Score breakdown
Popularity is tracked separately. Support, ads, sponsorships, and tips never affect these signals.
Why it matters
Most power users wanting a self-hosted AI assistant today that runs 24/7 and learns preferences have been either (a) running Open Interpreter or PrivateGPT as a single-binary CLI with no operator dashboard, (b) reaching for vendor-controlled cloud assistants (Replit Agent / Cursor Background Agents / GitHub Copilot Workspace) that lock-in the user's data + workflows, or (c) maintaining separate Sl
Who should use it
Who should skip it
Pass on Vellum Assistant: MIT Open-Source 24/7 AI Assistant Platform (TS/Bun + Vite/React + Agent Skills, Better-SQLite3) if its scope or audience does not match what your team is building right now.
About this signal
Vellum Assistant: MIT Open-Source 24/7 AI Assistant Platform (TS/Bun + Vite/React + Agent Skills, Better-SQLite3) is tracked by RepoRadar as a tool in the Radar section. It was first seen on 2026-07-08 and last updated on 2026-07-08. The current verdict is 'try now' with a Gold tier and moderate setup difficulty. Across RepoRadar's eight signals, Vellum Assistant: MIT Open-Source 24/7 AI Assistant Platform (TS/Bun + Vite/React + Agent Skills, Better-SQLite3) is strongest on workflow potential (9.1) and open-source/build quality (8.4) and weakest on maturity (6.3) — a profile worth weighing against your own priorities. This page summarizes the evidence RepoRadar has captured from captured source metadata. The score, tier, risk label, and verdict on this page are never influenced by sponsorship, ads, or tips — they reflect only the usefulness, popularity, novelty, momentum, maturity, and evidence signals described in the RepoRadar methodology.
How this item is evaluated
RepoRadar assigned Vellum Assistant: MIT Open-Source 24/7 AI Assistant Platform (TS/Bun + Vite/React + Agent Skills, Better-SQLite3) a composite score of 8.0 out of 10, placing it in the Gold tier. This score combines weighted sub-signals: usefulness (35%), novelty (18%), momentum (14%), maturity (10%), open-source/build quality (7%), evidence quality (6%), workflow potential (6%), and setup ease (4%).

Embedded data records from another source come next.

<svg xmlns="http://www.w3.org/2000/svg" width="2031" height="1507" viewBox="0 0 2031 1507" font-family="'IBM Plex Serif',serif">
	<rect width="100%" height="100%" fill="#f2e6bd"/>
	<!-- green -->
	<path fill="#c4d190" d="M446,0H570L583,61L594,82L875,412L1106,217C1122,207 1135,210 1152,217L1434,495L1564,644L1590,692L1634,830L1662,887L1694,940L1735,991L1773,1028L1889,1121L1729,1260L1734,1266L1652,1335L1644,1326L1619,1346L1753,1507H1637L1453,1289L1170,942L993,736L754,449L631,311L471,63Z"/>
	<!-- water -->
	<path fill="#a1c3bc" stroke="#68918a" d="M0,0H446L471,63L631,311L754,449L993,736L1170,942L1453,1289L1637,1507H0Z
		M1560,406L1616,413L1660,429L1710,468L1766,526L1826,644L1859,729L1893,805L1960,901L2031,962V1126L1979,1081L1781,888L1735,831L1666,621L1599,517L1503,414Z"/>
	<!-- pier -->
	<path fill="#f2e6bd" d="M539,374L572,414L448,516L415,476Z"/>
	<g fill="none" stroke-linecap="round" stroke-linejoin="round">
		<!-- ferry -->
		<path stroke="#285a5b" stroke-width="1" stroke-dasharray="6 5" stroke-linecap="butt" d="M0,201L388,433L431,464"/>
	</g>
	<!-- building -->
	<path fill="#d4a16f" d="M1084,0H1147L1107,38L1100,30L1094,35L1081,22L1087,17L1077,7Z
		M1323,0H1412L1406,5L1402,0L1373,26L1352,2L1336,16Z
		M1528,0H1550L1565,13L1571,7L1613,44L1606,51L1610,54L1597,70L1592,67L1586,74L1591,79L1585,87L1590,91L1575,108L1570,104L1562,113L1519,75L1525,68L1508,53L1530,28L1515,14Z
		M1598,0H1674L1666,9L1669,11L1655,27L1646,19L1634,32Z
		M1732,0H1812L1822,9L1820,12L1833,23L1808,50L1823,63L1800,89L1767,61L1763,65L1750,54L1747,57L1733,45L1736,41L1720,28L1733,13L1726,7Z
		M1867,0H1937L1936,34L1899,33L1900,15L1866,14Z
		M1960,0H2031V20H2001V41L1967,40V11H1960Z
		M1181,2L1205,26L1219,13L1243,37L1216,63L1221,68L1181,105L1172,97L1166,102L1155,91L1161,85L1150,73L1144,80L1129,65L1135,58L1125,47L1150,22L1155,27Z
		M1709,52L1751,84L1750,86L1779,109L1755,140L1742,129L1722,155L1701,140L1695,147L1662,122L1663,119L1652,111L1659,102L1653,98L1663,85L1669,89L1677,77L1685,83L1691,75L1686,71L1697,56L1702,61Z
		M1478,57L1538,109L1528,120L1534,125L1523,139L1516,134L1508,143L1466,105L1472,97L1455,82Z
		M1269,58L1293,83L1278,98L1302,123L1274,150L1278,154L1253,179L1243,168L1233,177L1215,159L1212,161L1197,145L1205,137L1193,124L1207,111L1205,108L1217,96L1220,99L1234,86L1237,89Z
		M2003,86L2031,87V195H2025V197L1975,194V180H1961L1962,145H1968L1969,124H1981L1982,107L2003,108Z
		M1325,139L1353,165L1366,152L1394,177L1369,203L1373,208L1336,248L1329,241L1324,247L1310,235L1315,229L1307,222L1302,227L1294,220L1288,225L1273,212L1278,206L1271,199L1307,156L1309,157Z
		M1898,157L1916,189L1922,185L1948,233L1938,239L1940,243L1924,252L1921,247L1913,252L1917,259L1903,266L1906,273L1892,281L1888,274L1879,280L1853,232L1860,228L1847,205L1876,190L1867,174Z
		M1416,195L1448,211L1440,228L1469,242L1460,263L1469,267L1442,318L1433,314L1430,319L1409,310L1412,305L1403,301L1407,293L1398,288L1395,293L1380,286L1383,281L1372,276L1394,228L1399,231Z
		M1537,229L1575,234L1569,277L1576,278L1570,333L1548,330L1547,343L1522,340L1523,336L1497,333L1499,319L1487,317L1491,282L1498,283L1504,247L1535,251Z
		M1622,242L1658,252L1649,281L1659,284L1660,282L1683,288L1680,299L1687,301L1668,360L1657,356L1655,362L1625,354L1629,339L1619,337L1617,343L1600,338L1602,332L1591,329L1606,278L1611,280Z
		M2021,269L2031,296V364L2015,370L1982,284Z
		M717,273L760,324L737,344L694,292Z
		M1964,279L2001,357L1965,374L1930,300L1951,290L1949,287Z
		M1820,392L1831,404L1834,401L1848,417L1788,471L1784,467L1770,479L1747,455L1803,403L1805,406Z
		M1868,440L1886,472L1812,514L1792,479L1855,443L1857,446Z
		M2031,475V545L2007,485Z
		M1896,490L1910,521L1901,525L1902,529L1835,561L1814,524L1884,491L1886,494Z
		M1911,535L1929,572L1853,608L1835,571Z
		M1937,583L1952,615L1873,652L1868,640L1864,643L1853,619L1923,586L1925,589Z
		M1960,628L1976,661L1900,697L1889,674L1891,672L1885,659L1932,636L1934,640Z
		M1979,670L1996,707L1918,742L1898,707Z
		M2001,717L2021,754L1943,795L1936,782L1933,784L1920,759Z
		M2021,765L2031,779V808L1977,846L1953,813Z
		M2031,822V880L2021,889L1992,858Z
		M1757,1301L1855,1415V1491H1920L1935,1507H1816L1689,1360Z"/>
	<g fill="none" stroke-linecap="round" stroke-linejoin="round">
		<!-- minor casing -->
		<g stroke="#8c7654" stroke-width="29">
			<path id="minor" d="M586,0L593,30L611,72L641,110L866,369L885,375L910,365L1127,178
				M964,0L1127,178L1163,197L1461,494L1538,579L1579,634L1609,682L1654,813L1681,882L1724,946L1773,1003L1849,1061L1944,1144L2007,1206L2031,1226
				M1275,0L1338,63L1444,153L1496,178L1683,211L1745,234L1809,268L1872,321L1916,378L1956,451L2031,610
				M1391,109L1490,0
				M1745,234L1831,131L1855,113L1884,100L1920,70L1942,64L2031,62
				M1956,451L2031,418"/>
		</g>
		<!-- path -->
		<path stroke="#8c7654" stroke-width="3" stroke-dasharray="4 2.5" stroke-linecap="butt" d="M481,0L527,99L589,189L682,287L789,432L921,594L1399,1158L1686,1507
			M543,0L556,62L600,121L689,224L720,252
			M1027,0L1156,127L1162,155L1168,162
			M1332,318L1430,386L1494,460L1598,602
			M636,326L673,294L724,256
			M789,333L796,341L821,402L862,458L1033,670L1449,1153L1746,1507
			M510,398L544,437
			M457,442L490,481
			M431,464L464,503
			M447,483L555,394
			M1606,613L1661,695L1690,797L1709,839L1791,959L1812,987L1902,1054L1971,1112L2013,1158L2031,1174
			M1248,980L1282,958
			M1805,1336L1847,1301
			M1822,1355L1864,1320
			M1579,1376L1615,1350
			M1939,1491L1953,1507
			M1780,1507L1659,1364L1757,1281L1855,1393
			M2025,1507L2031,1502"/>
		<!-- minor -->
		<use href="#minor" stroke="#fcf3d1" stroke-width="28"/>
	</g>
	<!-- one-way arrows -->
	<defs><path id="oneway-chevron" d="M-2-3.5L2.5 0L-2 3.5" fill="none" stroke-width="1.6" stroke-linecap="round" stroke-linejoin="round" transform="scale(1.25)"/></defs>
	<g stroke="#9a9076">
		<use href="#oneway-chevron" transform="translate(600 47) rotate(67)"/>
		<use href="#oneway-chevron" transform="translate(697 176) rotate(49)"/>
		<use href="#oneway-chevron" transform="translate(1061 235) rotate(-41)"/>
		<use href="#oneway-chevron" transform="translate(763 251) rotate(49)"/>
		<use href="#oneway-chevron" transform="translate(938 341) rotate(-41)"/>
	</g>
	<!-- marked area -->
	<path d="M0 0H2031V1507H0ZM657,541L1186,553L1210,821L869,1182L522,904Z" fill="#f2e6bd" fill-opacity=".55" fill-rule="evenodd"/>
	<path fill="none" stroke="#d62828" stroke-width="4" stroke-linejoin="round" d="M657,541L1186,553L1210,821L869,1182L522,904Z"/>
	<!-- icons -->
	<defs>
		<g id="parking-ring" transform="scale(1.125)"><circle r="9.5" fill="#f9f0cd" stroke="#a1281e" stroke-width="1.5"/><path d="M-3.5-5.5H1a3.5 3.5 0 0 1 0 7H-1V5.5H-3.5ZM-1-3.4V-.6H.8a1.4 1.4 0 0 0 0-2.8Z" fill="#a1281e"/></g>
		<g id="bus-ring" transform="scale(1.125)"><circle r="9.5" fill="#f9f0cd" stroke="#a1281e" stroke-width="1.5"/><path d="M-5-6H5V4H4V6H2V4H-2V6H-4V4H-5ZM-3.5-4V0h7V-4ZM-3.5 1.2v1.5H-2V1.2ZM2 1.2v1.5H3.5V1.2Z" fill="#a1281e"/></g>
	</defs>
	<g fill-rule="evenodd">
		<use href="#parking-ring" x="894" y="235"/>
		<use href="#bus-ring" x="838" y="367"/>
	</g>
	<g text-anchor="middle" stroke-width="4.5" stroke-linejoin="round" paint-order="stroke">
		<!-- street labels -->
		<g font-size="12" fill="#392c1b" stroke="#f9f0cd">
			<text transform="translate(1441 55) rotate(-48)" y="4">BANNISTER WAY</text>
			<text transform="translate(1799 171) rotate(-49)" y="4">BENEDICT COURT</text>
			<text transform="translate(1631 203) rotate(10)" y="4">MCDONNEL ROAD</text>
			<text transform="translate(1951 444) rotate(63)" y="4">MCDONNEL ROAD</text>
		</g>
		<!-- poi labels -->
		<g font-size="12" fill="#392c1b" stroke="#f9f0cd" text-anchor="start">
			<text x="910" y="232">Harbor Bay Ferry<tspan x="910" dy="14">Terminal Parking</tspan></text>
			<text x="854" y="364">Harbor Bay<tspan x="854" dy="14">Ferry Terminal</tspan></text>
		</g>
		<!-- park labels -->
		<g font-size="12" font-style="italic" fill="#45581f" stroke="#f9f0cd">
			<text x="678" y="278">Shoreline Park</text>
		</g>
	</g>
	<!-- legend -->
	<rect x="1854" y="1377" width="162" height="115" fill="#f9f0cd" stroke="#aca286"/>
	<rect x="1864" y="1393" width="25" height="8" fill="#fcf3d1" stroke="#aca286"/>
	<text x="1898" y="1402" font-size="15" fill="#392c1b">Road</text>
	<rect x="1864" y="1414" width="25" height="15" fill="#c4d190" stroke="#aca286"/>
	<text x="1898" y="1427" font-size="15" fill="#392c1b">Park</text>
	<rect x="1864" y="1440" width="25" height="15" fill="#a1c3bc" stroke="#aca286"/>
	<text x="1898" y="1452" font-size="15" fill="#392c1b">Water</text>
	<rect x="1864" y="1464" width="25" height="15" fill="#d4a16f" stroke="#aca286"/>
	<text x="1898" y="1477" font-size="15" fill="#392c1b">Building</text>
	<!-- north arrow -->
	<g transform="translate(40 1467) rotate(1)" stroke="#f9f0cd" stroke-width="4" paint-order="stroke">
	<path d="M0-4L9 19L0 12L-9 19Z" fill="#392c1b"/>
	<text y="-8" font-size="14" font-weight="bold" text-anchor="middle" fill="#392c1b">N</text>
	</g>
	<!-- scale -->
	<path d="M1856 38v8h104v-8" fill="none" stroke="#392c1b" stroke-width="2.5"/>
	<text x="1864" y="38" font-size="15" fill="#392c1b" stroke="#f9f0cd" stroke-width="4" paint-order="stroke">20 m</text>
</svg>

Popularity is tracked separately at 0.0 and never affects the composite score or tier. The risk label of 'low' reflects inherent user-impacting hazards, not generic novelty. Items with no risk flag may still require normal code review before production use.
Putting this into practice? Read How to vet an AI agent or MCP server before you wire it in for the checklist behind this score.
Risk explanation
The 843* / 126-fork / 5-subscriber repo is at active maintenance but the consumer SHOULD note 843* is below the typical 1; 000+ star threshold for RepoRadar try_now picks -- the niche audience (power users wanting a self-hosted MIT AI assistant + multi-channel AI assistant users + decoupled-frontend AI platform adopters) is real but small; the consumer SHOULD note the project requires Bun (or Node.js) + better-sqlite3 + a target AI provider API key (Anthropic Claude / OpenAI / local model) -- the consumer SHOULD verify their runtime environment has Bun installed (or fall back to `npm install` + Node.js 20+); the consumer SHOULD note the better-sqlite3 zero-dependency DB stores per-user preferences + provider config + audit logs in `assistant.db` (the consumer SHOULD back up `assistant.db` regularly + review the schema migrations).